Convert the part of the entries that opens with the line containing "Inference Time, MSE, MAPE, Training" and closes with the line containing "Reading left to" into a JSON list of strings, one string per line. Leave out blank lines and the picture lines.

* * * * * * *

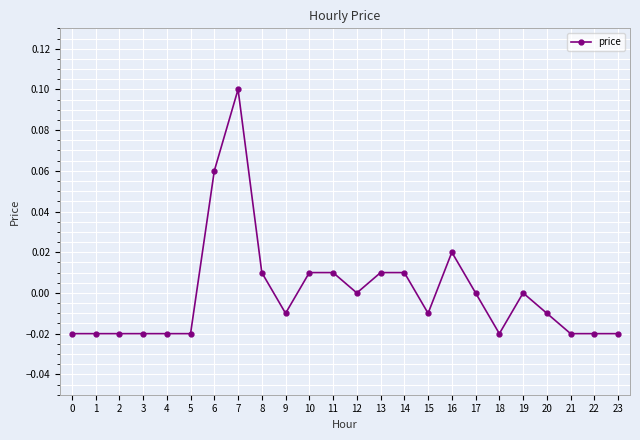

Is it true that the value at 21 is -0.0?

True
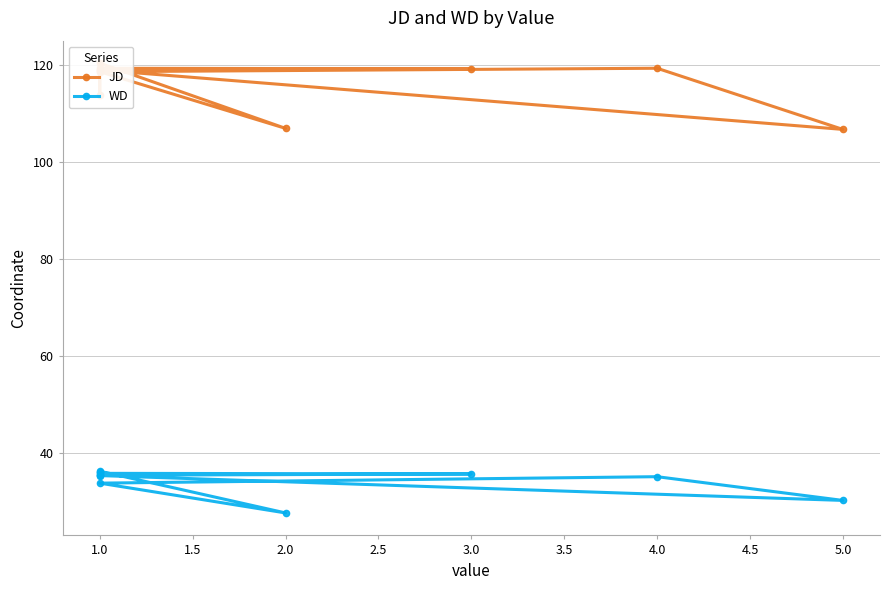

What is the value of the JD point at the 10th from the left?

119.2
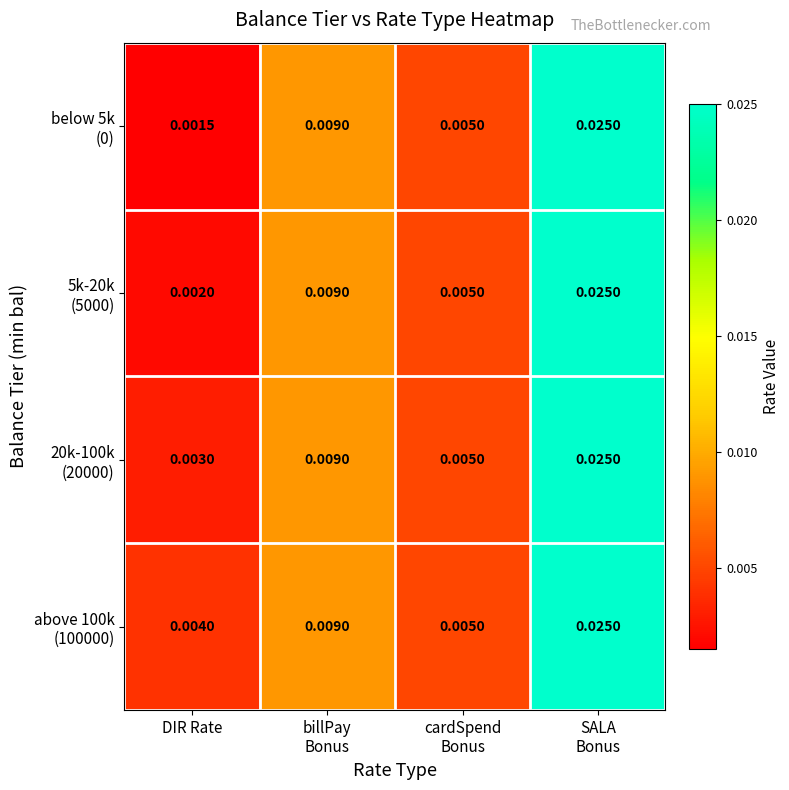

How many categories are shown in the chart?

4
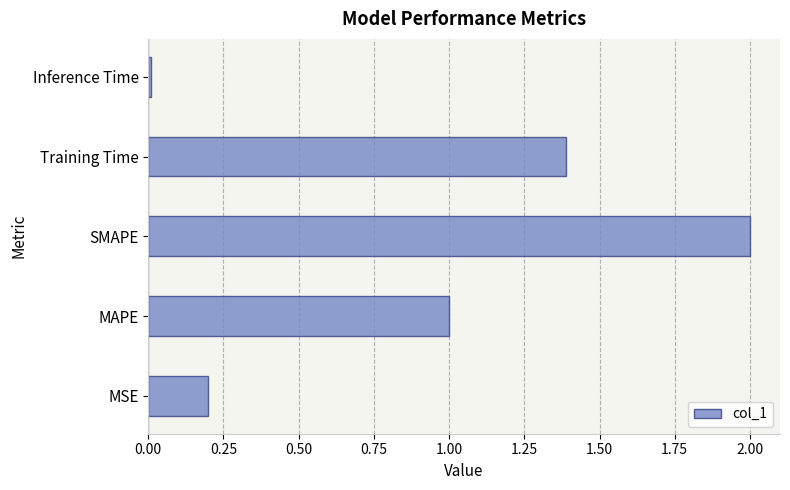

List the labels in order of value, smallest first.

Inference Time, MSE, MAPE, Training Time, SMAPE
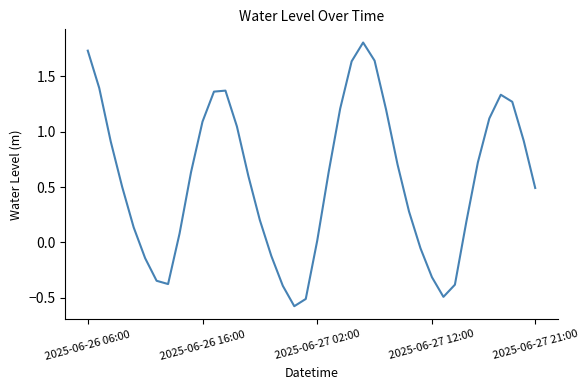

True or false: the data has more than 2 interior local peaks.

True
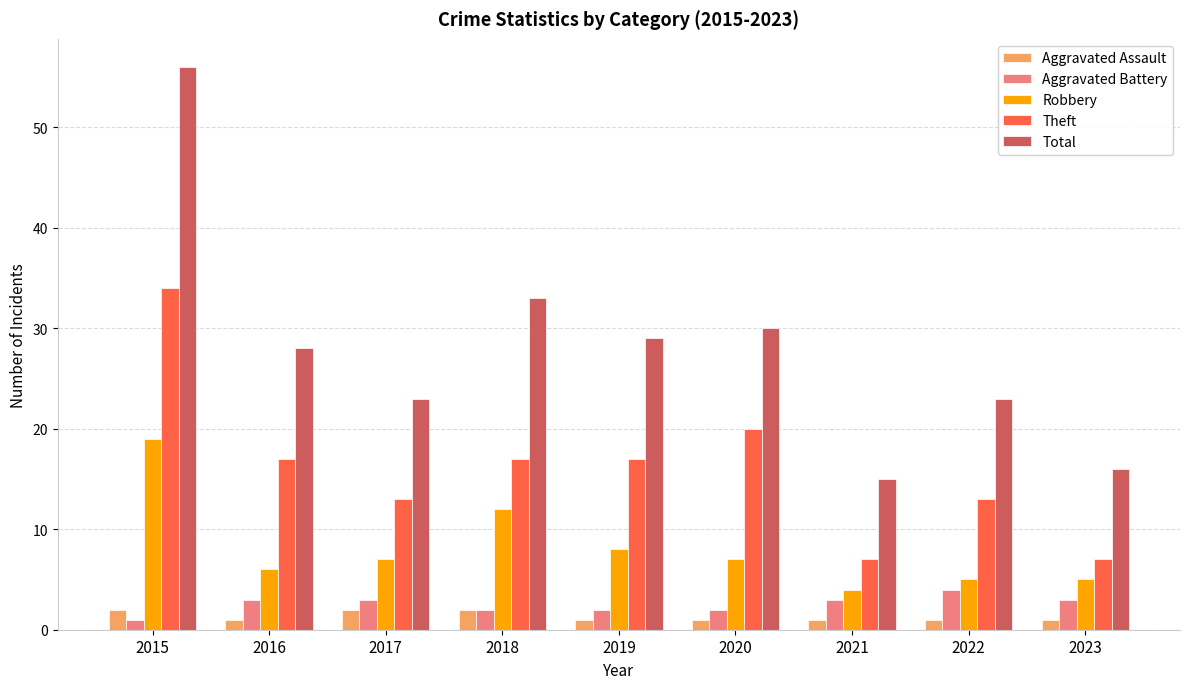

Reading left to right, what are all the values shown in this chart?

Aggravated Assault: 2015=2	2016=1	2017=2	2018=2	2019=1	2020=1	2021=1	2022=1	2023=1
Aggravated Battery: 2015=1	2016=3	2017=3	2018=2	2019=2	2020=2	2021=3	2022=4	2023=3
Robbery: 2015=19	2016=6	2017=7	2018=12	2019=8	2020=7	2021=4	2022=5	2023=5
Theft: 2015=34	2016=17	2017=13	2018=17	2019=17	2020=20	2021=7	2022=13	2023=7
Total: 2015=56	2016=28	2017=23	2018=33	2019=29	2020=30	2021=15	2022=23	2023=16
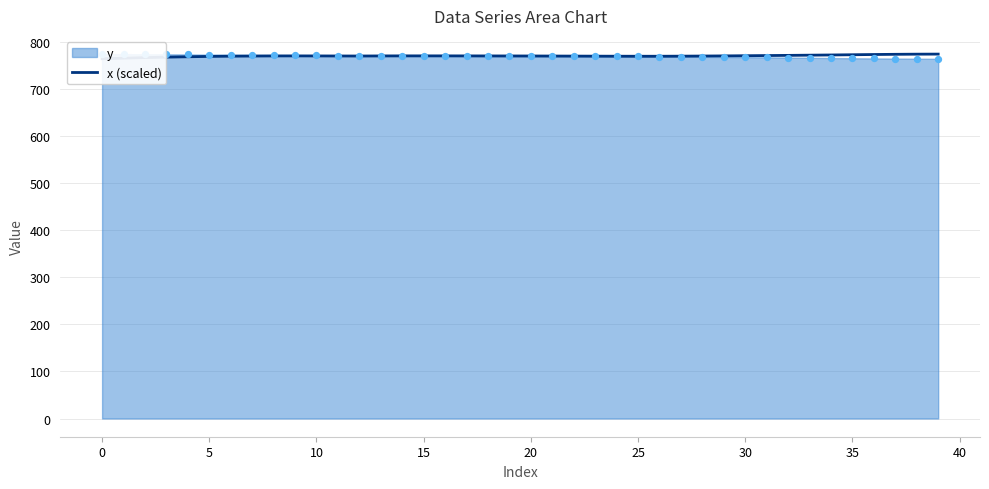

Which has a higher value, 28 or 30?

30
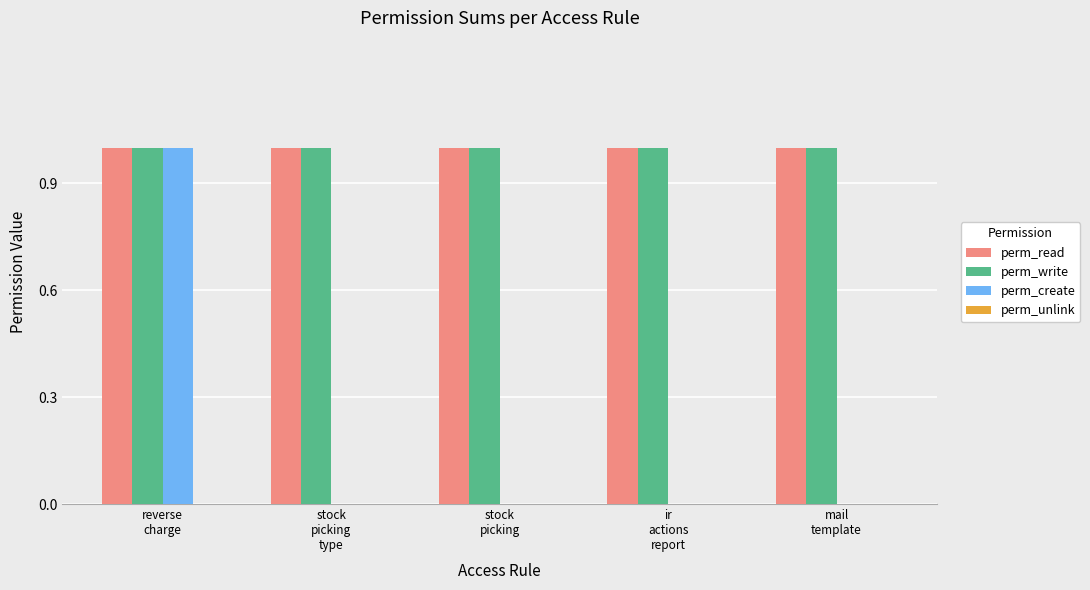

What is the sum of all perm_read values?

5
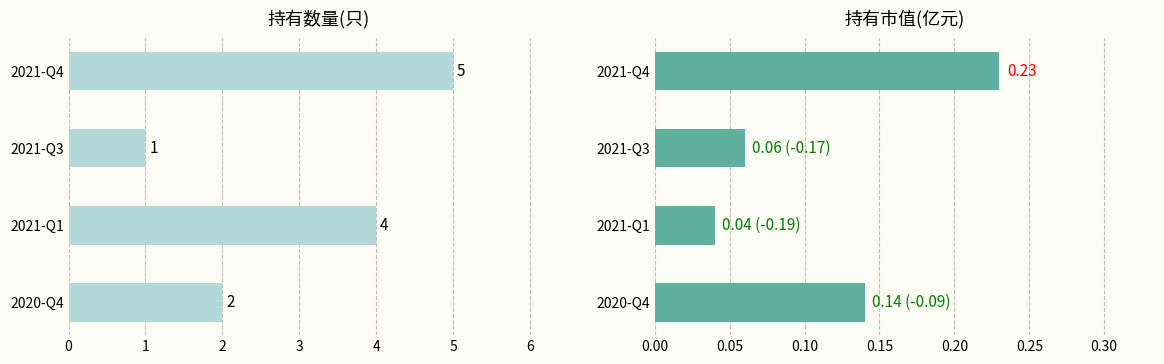

List the series in order of their overall mean, highest first.

持有数量(只), 持有市值(亿元)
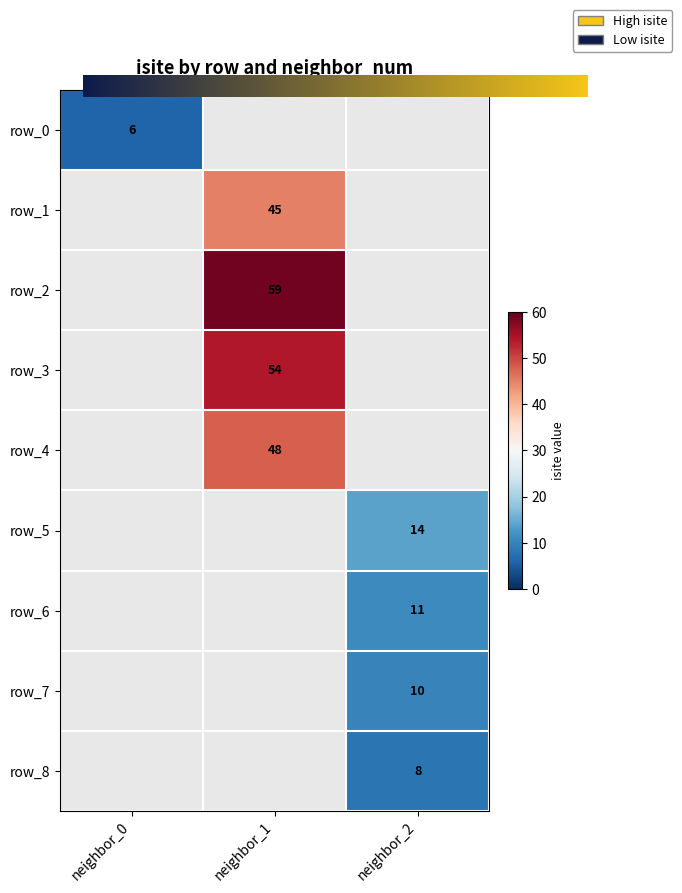

At which category is the sum across all series the highest?

1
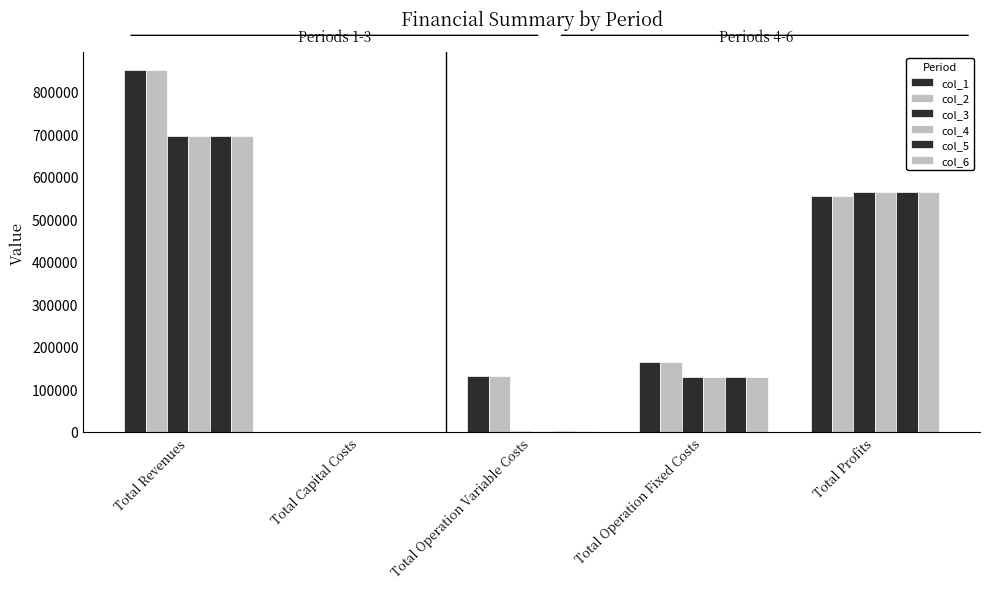

Count the number of categories in the chart.

5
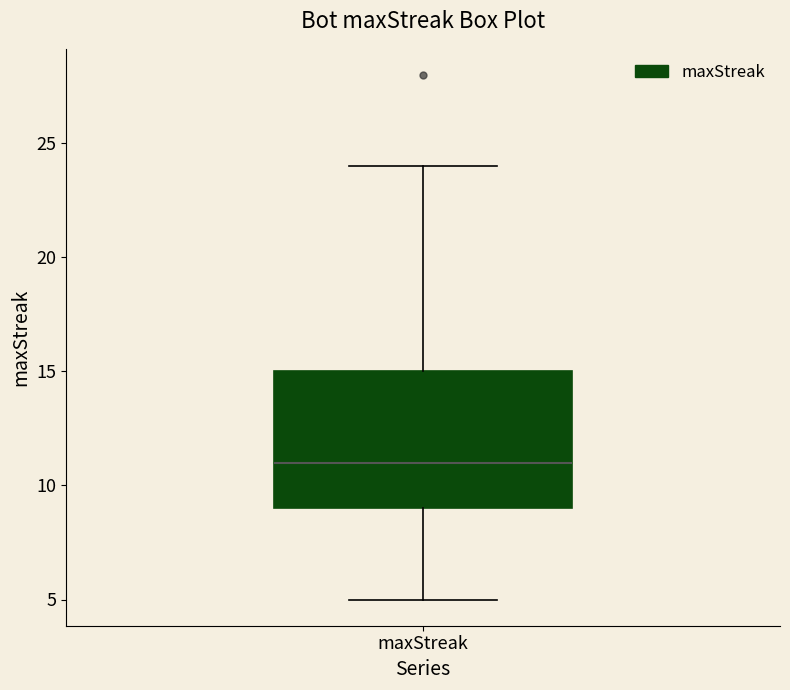

Where is the upper edge of the box for maxStreak on the y-axis? The values are not printed on the chart, so give them approximately, as read against the axis.

15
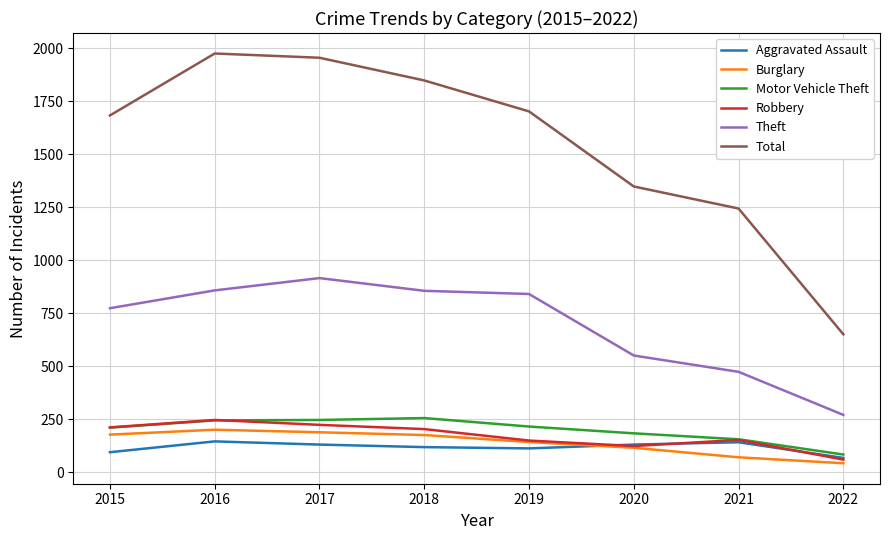

Which series has the largest range (max minus min)?

Total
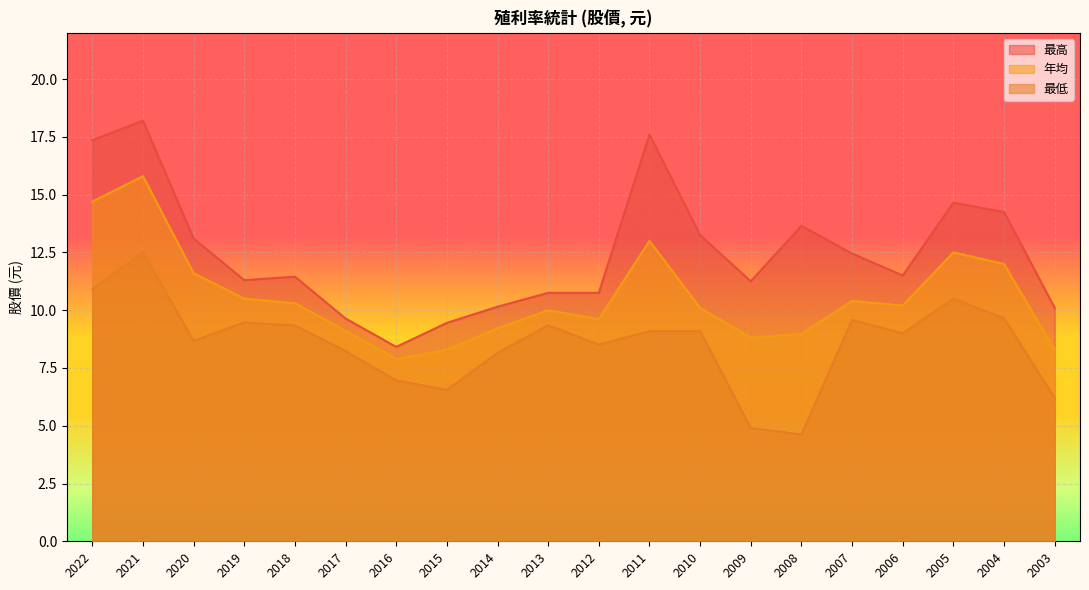

What is the minimum value shown in the chart?

4.6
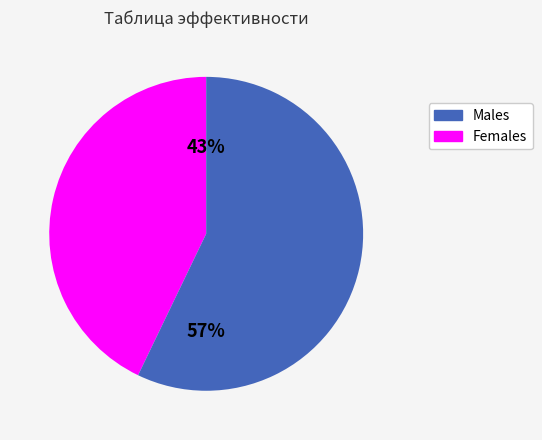

To the nearest percent, what is the average slice percentage?

50%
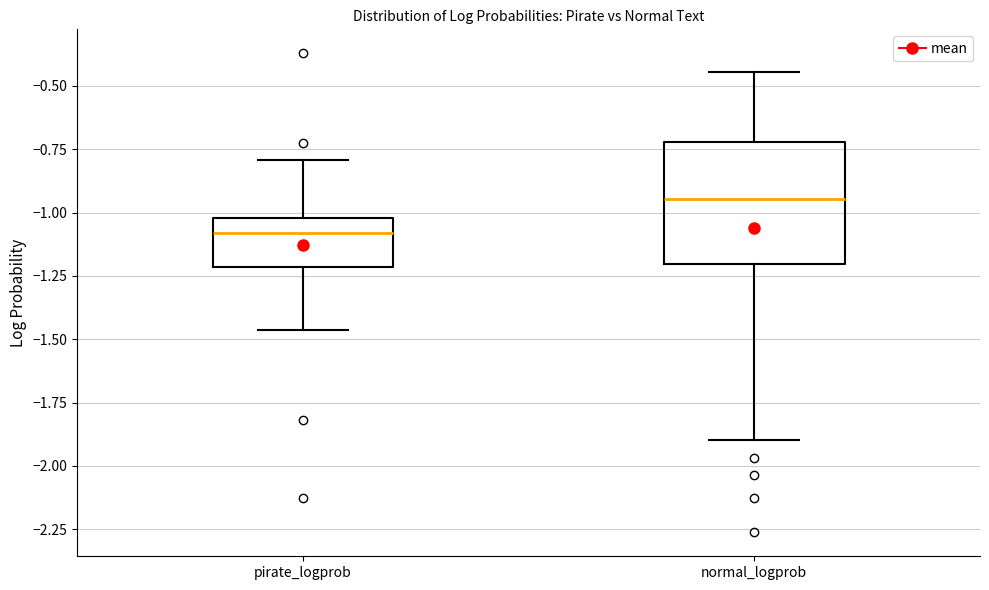

Which box has the highest median line?

normal_logprob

* * * * * * *

REPLY TO THE EXERCISE |
[
  "Inference Time, MSE, MAPE, Training Time, SMAPE",
  "True or false: the data has more than 2 interior local peaks.",
  "True",
  "Reading left to right, what are all the values shown in this chart?"
]